# Selected extract
The solution — split into a base package and a crawler extension package — was obvious in principle and genuinely complex in execution. Architectural splits affect consumers. Breaking changes in NuGet packages are painful for everyone downstream. Package versioning, strong-name signing, GitHub Actions atomic publishing, and consumer migration all had to be designed before the first line changed.
The spec surfaced the decisions that had to be made:
- Lockstep versioning: Both packages would always release at the same version number, eliminating the consumer confusion of mismatched versions
- Zero breaking changes for core users: Consumers who never imported crawling features would upgrade without a single code change
- Explicit breaking change communication for crawler users: They would need to add the new package and register the crawler service separately — documented in the migration guide before implementation began
- Atomic publishing: The GitHub Actions workflow would publish both packages in a single atomic operation or roll back both, eliminating the split-brain state where a consumer could install mismatched versions
The implementation complete note records the outcome: base package at 9 dependencies (reduced from 13), crawler package with 5 additional specialized dependencies, package size reduction over 40%, and zero unexpected breaking changes.
What would have happened without a spec? The split would have happened — the problem was real enough that it couldn't be ignored. But the decisions about versioning, breaking change communication, and atomic publishing would have been made ad hoc during implementation, under pressure, when the cost of getting them wrong was highest. The spec moved those decisions to the cheapest possible point: before any code changed.
What the spec caught: The atomic publishing requirement. It's not obvious until you're staring at a scenario where package A is published and package B fails — and you've just shipped a state to NuGet.org that consumers can encounter. The spec forced thinking through the failure modes before they could occur.
| Decision | Where It Was Made | Cost of Getting It Wrong |
|---|---|---|
| Lockstep versioning | Spec time | Documentation update |
| Zero breaking changes for core | Spec time | Spec revision |
| Atomic publish or rollback | Spec time | GitHub Actions configuration |
| Migration guide for crawler users | Spec time | Writing the guide |
| If discovered post-release | Consumer complaints | Hotfix, comms, apology |
Spec 004: Batch Execution Orchestration
Type of problem: New feature — capability that didn't exist before
The batch execution spec is the most recent, and the most instructive about how specs evolve during implementation.

# Set problem a
In the package-split text, how many dependencies does the base package have after the split?
The records that follow have no connection to the package-split text.

# Provided entries
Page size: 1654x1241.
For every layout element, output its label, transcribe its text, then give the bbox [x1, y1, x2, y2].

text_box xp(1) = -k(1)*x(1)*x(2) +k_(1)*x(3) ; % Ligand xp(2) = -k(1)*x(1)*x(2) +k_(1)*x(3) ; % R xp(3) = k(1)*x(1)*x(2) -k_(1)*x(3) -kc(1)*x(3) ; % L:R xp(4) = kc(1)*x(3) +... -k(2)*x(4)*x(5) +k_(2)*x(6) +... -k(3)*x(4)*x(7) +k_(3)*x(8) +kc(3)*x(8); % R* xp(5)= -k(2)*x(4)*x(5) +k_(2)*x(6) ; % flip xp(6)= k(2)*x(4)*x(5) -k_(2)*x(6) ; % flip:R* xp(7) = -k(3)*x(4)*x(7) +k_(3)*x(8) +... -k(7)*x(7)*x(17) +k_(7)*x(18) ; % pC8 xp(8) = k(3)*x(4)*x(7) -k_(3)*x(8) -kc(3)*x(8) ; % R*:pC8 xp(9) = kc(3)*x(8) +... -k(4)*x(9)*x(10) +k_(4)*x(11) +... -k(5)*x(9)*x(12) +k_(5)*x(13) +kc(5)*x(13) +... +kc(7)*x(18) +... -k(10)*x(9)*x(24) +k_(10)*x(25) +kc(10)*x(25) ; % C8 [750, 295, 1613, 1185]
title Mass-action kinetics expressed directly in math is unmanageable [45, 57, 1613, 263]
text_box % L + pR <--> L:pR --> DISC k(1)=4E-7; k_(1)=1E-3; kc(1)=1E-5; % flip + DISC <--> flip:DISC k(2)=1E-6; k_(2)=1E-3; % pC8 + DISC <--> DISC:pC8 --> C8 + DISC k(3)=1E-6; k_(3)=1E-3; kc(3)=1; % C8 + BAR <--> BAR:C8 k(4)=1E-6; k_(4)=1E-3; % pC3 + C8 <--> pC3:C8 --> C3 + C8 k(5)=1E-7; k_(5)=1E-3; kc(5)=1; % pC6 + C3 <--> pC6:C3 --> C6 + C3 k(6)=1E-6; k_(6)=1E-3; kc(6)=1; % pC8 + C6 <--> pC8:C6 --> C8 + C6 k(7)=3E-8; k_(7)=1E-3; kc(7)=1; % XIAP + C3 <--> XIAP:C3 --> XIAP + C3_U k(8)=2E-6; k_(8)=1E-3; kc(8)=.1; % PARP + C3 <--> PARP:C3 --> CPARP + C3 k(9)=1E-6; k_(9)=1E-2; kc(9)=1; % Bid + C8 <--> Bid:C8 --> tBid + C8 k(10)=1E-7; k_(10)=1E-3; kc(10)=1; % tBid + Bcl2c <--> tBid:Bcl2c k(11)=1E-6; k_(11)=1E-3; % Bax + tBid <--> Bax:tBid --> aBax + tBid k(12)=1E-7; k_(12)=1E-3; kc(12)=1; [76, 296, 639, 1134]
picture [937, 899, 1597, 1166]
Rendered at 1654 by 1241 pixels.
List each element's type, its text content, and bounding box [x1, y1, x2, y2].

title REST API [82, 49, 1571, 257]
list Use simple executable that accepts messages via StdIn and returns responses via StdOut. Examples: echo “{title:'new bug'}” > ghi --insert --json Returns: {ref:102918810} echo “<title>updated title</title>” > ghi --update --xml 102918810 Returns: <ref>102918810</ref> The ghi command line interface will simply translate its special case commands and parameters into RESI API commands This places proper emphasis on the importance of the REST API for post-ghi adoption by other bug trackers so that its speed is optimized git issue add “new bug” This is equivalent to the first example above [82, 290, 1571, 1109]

# Set problem b
In the records, retype the part that opens with the line containing "text_box xp(1) = -k(1)*x(1)*x(2)" and closes with the line containing "Rendered at 1654 by 1241 pixels.".

# Full answer a
Nine, down from 13.

# Full answer b
text_box xp(1) = -k(1)*x(1)*x(2) +k_(1)*x(3) ; % Ligand xp(2) = -k(1)*x(1)*x(2) +k_(1)*x(3) ; % R xp(3) = k(1)*x(1)*x(2) -k_(1)*x(3) -kc(1)*x(3) ; % L:R xp(4) = kc(1)*x(3) +... -k(2)*x(4)*x(5) +k_(2)*x(6) +... -k(3)*x(4)*x(7) +k_(3)*x(8) +kc(3)*x(8); % R* xp(5)= -k(2)*x(4)*x(5) +k_(2)*x(6) ; % flip xp(6)= k(2)*x(4)*x(5) -k_(2)*x(6) ; % flip:R* xp(7) = -k(3)*x(4)*x(7) +k_(3)*x(8) +... -k(7)*x(7)*x(17) +k_(7)*x(18) ; % pC8 xp(8) = k(3)*x(4)*x(7) -k_(3)*x(8) -kc(3)*x(8) ; % R*:pC8 xp(9) = kc(3)*x(8) +... -k(4)*x(9)*x(10) +k_(4)*x(11) +... -k(5)*x(9)*x(12) +k_(5)*x(13) +kc(5)*x(13) +... +kc(7)*x(18) +... -k(10)*x(9)*x(24) +k_(10)*x(25) +kc(10)*x(25) ; % C8 [750, 295, 1613, 1185]
title Mass-action kinetics expressed directly in math is unmanageable [45, 57, 1613, 263]
text_box % L + pR <--> L:pR --> DISC k(1)=4E-7; k_(1)=1E-3; kc(1)=1E-5; % flip + DISC <--> flip:DISC k(2)=1E-6; k_(2)=1E-3; % pC8 + DISC <--> DISC:pC8 --> C8 + DISC k(3)=1E-6; k_(3)=1E-3; kc(3)=1; % C8 + BAR <--> BAR:C8 k(4)=1E-6; k_(4)=1E-3; % pC3 + C8 <--> pC3:C8 --> C3 + C8 k(5)=1E-7; k_(5)=1E-3; kc(5)=1; % pC6 + C3 <--> pC6:C3 --> C6 + C3 k(6)=1E-6; k_(6)=1E-3; kc(6)=1; % pC8 + C6 <--> pC8:C6 --> C8 + C6 k(7)=3E-8; k_(7)=1E-3; kc(7)=1; % XIAP + C3 <--> XIAP:C3 --> XIAP + C3_U k(8)=2E-6; k_(8)=1E-3; kc(8)=.1; % PARP + C3 <--> PARP:C3 --> CPARP + C3 k(9)=1E-6; k_(9)=1E-2; kc(9)=1; % Bid + C8 <--> Bid:C8 --> tBid + C8 k(10)=1E-7; k_(10)=1E-3; kc(10)=1; % tBid + Bcl2c <--> tBid:Bcl2c k(11)=1E-6; k_(11)=1E-3; % Bax + tBid <--> Bax:tBid --> aBax + tBid k(12)=1E-7; k_(12)=1E-3; kc(12)=1; [76, 296, 639, 1134]
picture [937, 899, 1597, 1166]
Rendered at 1654 by 1241 pixels.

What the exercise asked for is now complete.